И тысячелетиями доказано действие закона, закрепленного Моисеем в пятой книге Торы «Дварим» («Второзаконие») – «ли накам вэ шилэм» – «Мне отмщение и аз воздам».

В этот поздний мертвый час я думал об ответственности законодателей разума, которые, оказывается, ничем не отличались от законодателей мод – на ненависть, справедливость, светлое будущее, окупившиеся морем крови, обернувшиеся преступлением, у которого нет срока давности.
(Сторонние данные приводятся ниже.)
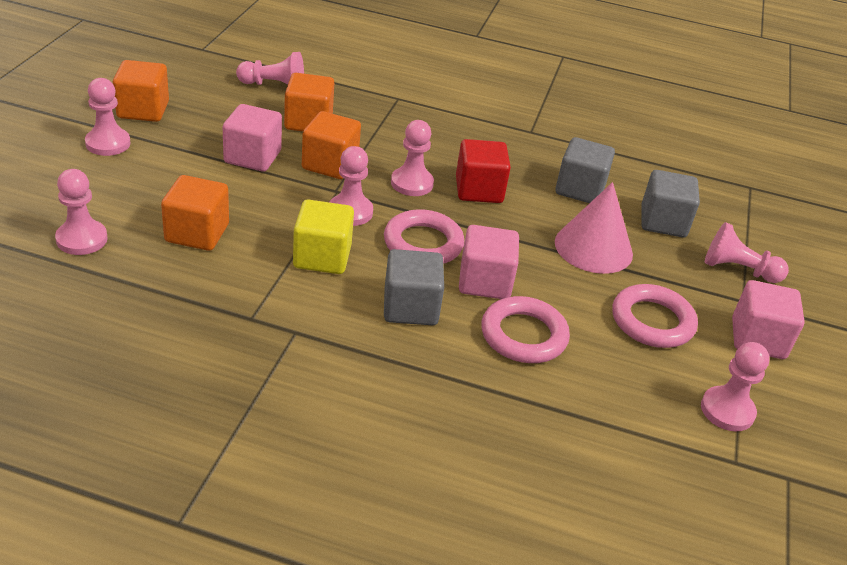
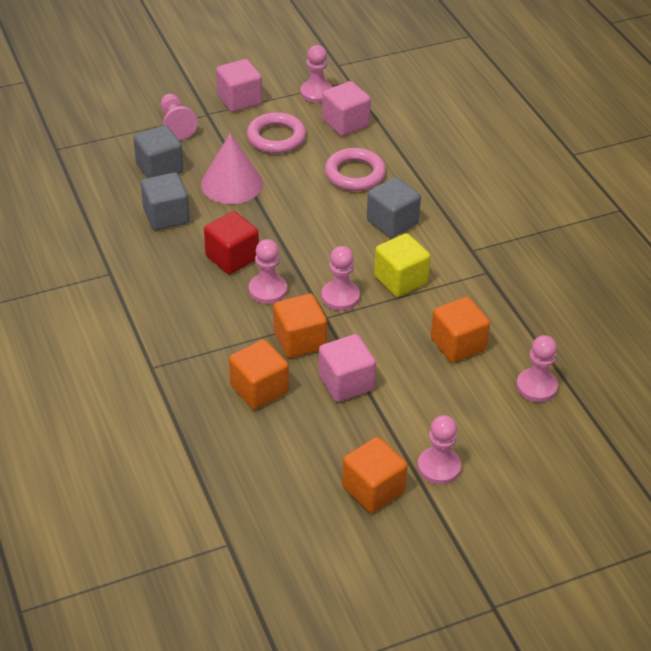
camera: 125 degrees left, 5 degrees up
(274, 85) = (230, 448): pink pawn -> none
(423, 243) = (327, 249): pink ring -> none
(485, 282) = (329, 208): pink cube -> pink cube (345, 123)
В этот поздний мертвый час ночи у мертвых вод одного из самых эфемерных городов мира – Венеции – я дал себе обет – не подвергаться спасительной болезни амнезии.

Помнить, что над миллионами безвинных душ, забитых и забытых, как колодцы, как соты, окаменевшие горьким медом забвения, еще теплится парок слабой, всё более угасающей, но надежды – на возмездие.

Много ли обетов давал я в своей жизни?

Обет читать про себя, а нередко и в голос, молитву «Кадиш» в дни поминовения родных и близких.

Обет – не думать плохо об окружающих, чтобы для меня не была неожиданной их неприязнь ко мне.

Покидая Совдепию в 1977, после всех переживаний и унижений в предотъездный год, я дал себе зарок, что нога моя не ступит на эту землю. Этот обет я нарушил в 1991, но все годы памятовал об оставшихся там, в покинутом мною мире, дорогих сердцу людях, которые, по словам пророка Ионы, не умеют отличить «правой руки от левой».

И еще помнил один единственный обет, данный мне за тысячи лет до моего прихода в мир: землю, обетованную мне Богом.